- _Collected data entries_:
⟨

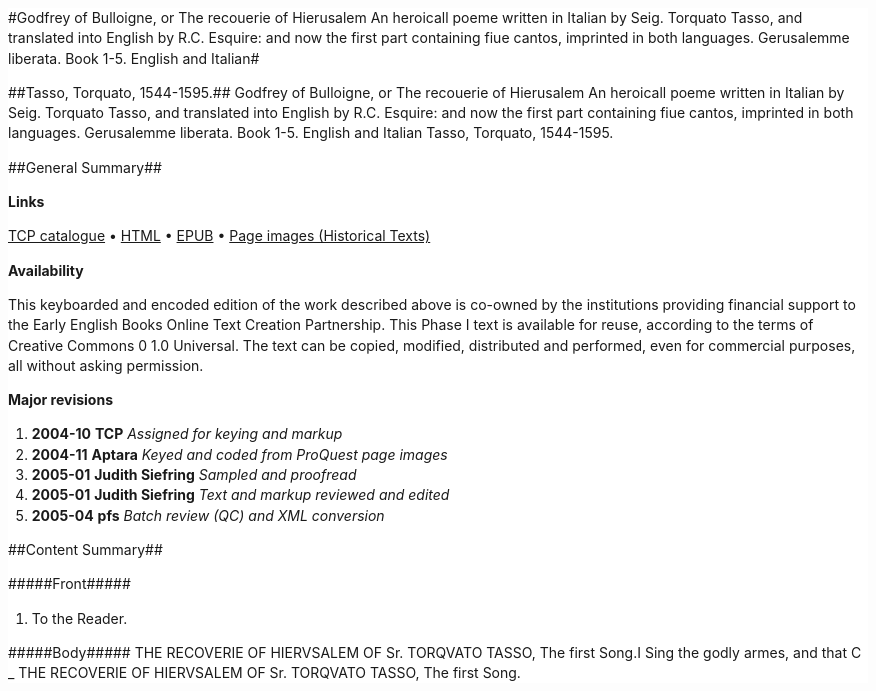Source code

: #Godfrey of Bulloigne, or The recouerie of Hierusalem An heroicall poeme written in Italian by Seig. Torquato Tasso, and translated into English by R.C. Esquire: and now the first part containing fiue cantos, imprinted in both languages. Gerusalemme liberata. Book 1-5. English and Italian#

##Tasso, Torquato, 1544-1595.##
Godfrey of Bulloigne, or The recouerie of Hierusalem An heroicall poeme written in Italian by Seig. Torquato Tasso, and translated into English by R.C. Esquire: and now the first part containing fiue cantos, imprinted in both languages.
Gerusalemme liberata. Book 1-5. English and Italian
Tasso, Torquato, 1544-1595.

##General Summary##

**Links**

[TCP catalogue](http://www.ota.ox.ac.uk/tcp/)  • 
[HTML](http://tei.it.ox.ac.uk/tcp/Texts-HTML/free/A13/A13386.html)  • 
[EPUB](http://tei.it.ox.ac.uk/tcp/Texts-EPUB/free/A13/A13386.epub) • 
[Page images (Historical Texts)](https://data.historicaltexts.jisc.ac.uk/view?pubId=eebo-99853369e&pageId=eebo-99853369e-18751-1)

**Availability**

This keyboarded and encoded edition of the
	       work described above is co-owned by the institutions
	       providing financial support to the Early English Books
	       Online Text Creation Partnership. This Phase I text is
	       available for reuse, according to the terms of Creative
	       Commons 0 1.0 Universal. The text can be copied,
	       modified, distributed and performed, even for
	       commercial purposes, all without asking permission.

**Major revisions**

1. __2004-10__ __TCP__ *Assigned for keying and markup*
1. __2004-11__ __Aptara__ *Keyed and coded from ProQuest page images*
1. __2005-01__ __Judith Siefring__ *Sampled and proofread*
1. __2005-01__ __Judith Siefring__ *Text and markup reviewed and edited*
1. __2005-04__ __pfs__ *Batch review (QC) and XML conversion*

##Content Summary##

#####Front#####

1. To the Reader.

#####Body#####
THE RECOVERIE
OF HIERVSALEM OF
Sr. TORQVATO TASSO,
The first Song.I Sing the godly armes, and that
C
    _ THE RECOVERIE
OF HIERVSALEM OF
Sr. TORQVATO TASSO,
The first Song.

⟩
⟨

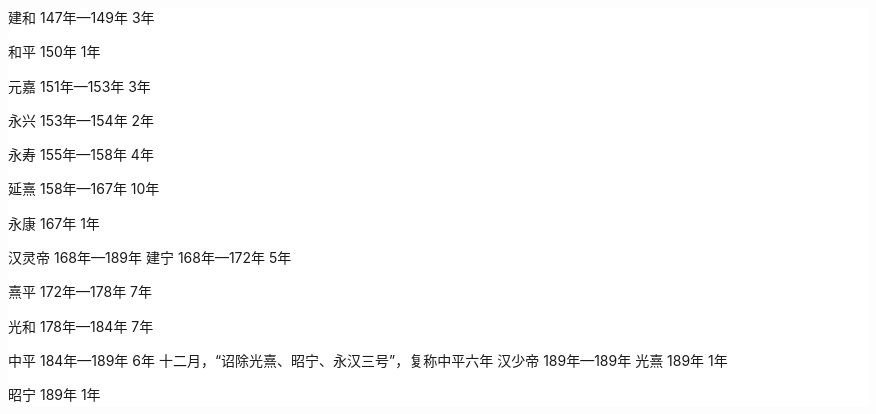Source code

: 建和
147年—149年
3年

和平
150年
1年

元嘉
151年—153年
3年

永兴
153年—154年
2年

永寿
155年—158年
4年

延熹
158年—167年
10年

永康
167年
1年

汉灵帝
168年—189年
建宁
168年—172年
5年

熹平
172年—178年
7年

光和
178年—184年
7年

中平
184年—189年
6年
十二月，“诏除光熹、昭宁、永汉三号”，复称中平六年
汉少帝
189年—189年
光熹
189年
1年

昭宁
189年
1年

⟩
⟨

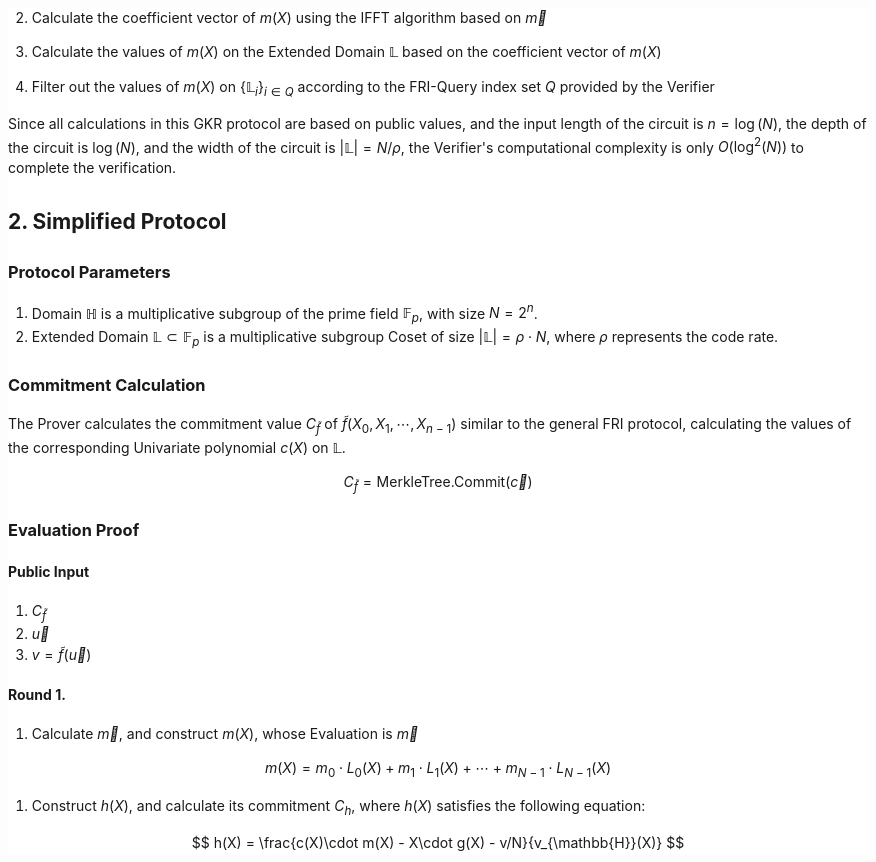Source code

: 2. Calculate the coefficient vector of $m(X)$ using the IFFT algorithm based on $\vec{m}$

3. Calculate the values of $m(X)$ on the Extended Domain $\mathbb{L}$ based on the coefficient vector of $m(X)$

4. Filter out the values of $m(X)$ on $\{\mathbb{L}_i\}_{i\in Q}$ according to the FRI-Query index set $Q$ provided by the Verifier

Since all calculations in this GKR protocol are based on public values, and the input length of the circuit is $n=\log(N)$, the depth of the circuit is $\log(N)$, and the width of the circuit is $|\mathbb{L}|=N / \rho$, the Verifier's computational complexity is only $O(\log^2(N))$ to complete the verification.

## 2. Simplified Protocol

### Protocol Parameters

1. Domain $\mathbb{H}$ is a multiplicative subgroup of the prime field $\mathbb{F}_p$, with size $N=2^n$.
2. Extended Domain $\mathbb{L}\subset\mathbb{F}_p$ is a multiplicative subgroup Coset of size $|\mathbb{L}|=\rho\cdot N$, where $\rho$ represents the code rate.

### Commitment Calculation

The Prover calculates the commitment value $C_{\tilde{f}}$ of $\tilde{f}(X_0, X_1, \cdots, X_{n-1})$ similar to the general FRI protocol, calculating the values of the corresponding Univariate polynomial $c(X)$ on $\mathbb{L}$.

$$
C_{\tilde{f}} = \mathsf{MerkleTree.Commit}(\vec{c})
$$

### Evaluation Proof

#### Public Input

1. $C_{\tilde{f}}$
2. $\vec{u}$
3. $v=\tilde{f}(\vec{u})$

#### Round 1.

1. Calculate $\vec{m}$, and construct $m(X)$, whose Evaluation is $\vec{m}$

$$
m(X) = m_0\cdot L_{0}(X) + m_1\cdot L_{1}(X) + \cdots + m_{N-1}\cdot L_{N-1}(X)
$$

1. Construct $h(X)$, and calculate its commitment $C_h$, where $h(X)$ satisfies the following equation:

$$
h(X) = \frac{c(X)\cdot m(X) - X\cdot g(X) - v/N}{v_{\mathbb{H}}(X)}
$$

⟩

- _Work task_: Return the stretch of the material from the line that contains "### Protocol Parameters" through the line that contains "### Commitment Calculation", both included, copied word for word.

- _Exercise solution_:
### Protocol Parameters

1. Domain $\mathbb{H}$ is a multiplicative subgroup of the prime field $\mathbb{F}_p$, with size $N=2^n$.
2. Extended Domain $\mathbb{L}\subset\mathbb{F}_p$ is a multiplicative subgroup Coset of size $|\mathbb{L}|=\rho\cdot N$, where $\rho$ represents the code rate.

### Commitment Calculation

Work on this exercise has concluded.